I did a little experiment this week. I commented on a story about Kelli Stapleton. For those who don't follow news, Kelli Stapleton attempted a murder-suicide of herself and her 14-year-old autistic daughter, Issy. She was well-known in the parenting circles, and a friend to many people I know. Like many such stories, this one has gathered a very specific rhetoric, the "for Kelli" crowd and the "anti Kelli" crowd. That rhetoric has become so strong and loud, it has drowned out any other ideas or voices, and everyone is expected to pick a side and then be torn to shreds by the other.

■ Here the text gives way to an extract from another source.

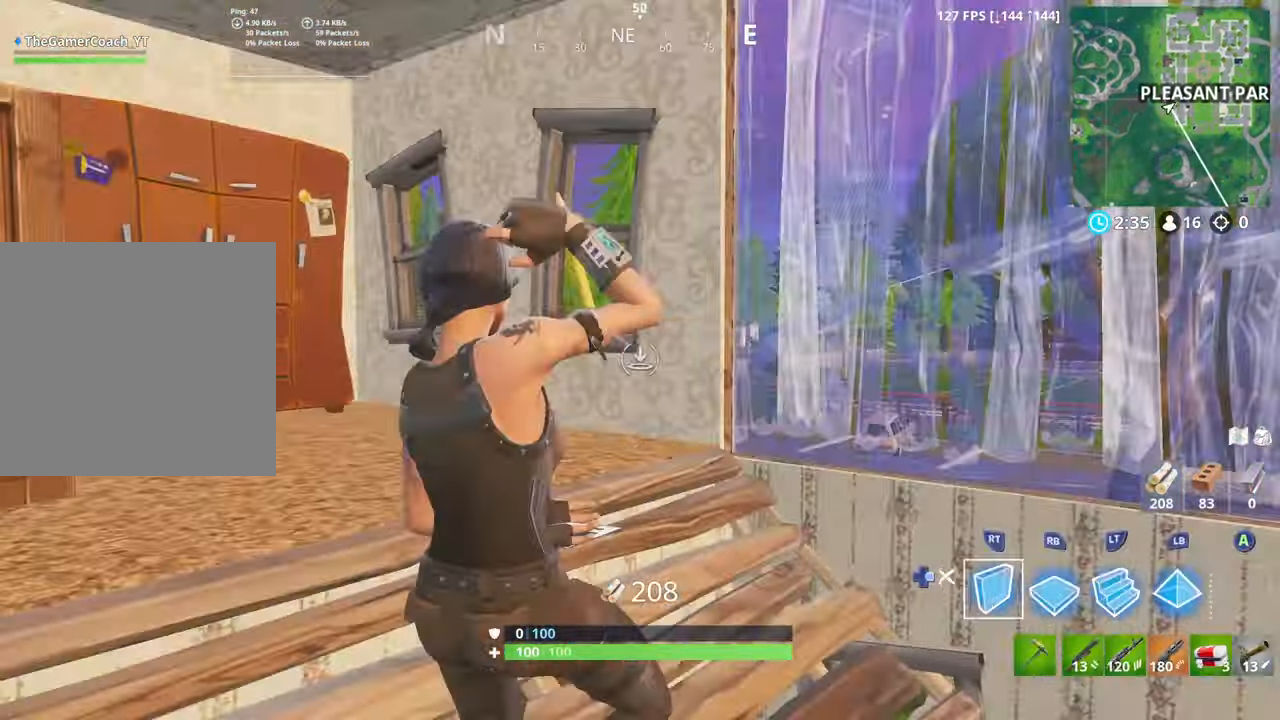
{"buttons": ["R2"], "left_stick": "left", "right_stick": "up", "events": [[16, "DPAD_RIGHT", "up"], [33, "L3", "up"], [50, "left_stick", "right"], [50, "right_stick", "right"], [183, "left_stick", "up"], [183, "right_stick", "down"], [200, "R2", "up"], [233, "left_stick", "up-left"], [250, "R1", "down"], [317, "L2", "down"], [333, "R1", "up"], [333, "right_stick", "up"], [433, "left_stick", "left"], [450, "L2", "up"], [450, "R2", "down"]]}
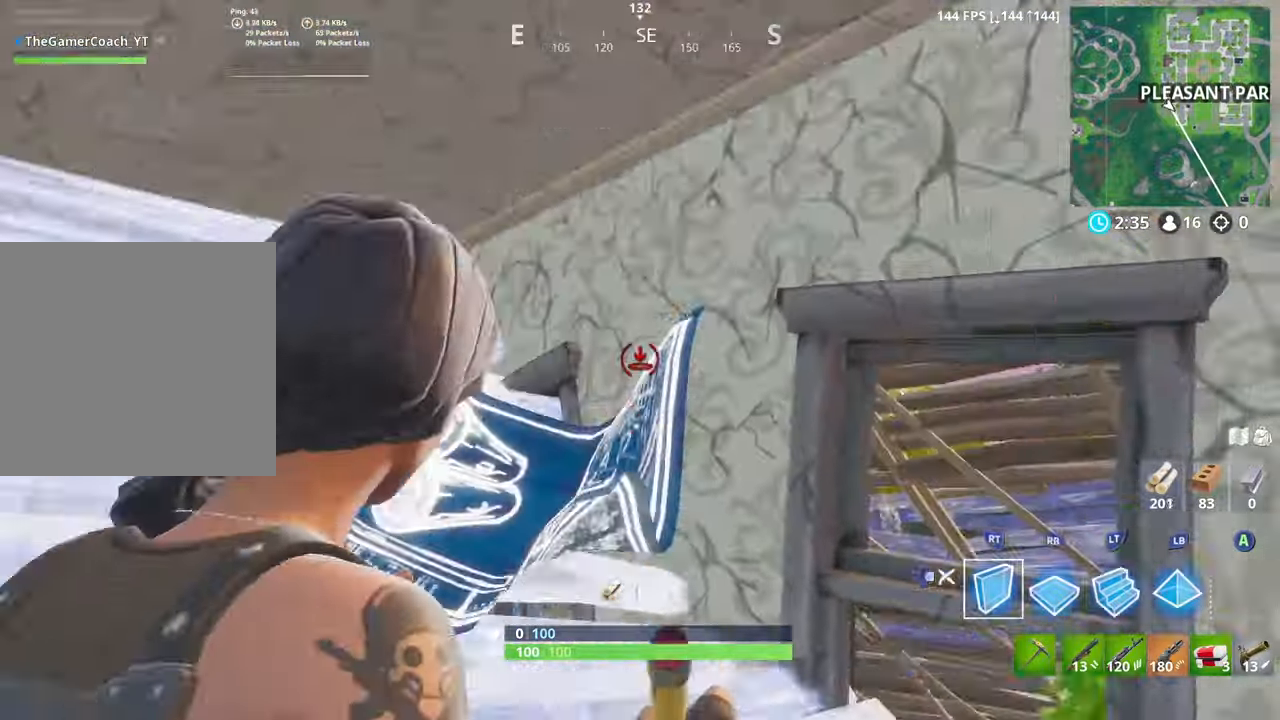
{"buttons": ["DPAD_RIGHT"], "left_stick": "down-left", "right_stick": "down-right", "events": [[17, "right_stick", "up-right"], [117, "R2", "up"], [117, "left_stick", "down-left"], [150, "right_stick", "center"], [183, "R1", "down"], [350, "right_stick", "down"], [367, "R1", "up"], [400, "right_stick", "down-right"], [450, "DPAD_RIGHT", "down"]]}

It isn't a very useful conversation.
Murder is not acceptable. Attempted murder is just murder that fortunately wasn't successful, so as far as I am concerned for these situations, the same thing. Murder was the intent. You don't kill people. I don't really care what excuses you try to give for that as a defense. It isn't one. The fact that I even have to say this shows how loud and strong this "for Kelli/anti Kelli" rhetoric has become.
What I found interesting in my experiment is the complete lack of interest in talking about the broader issues, about anything constructive, or about Issy. Every time, the conversation was turned back to "Kelli bad!" or "You're making excuses for Kelli!" I don't want to talk about Kelli at all. Plenty of people are already doing that.
I want to talk about Issy.
The subnote to the "for Kelli" contingent is often a call for "services for the family" and "support for the family." This often seems to be mistaken by the anti Kelli contingent as "support for the parents," when it appears what is meant is something more generalized as services.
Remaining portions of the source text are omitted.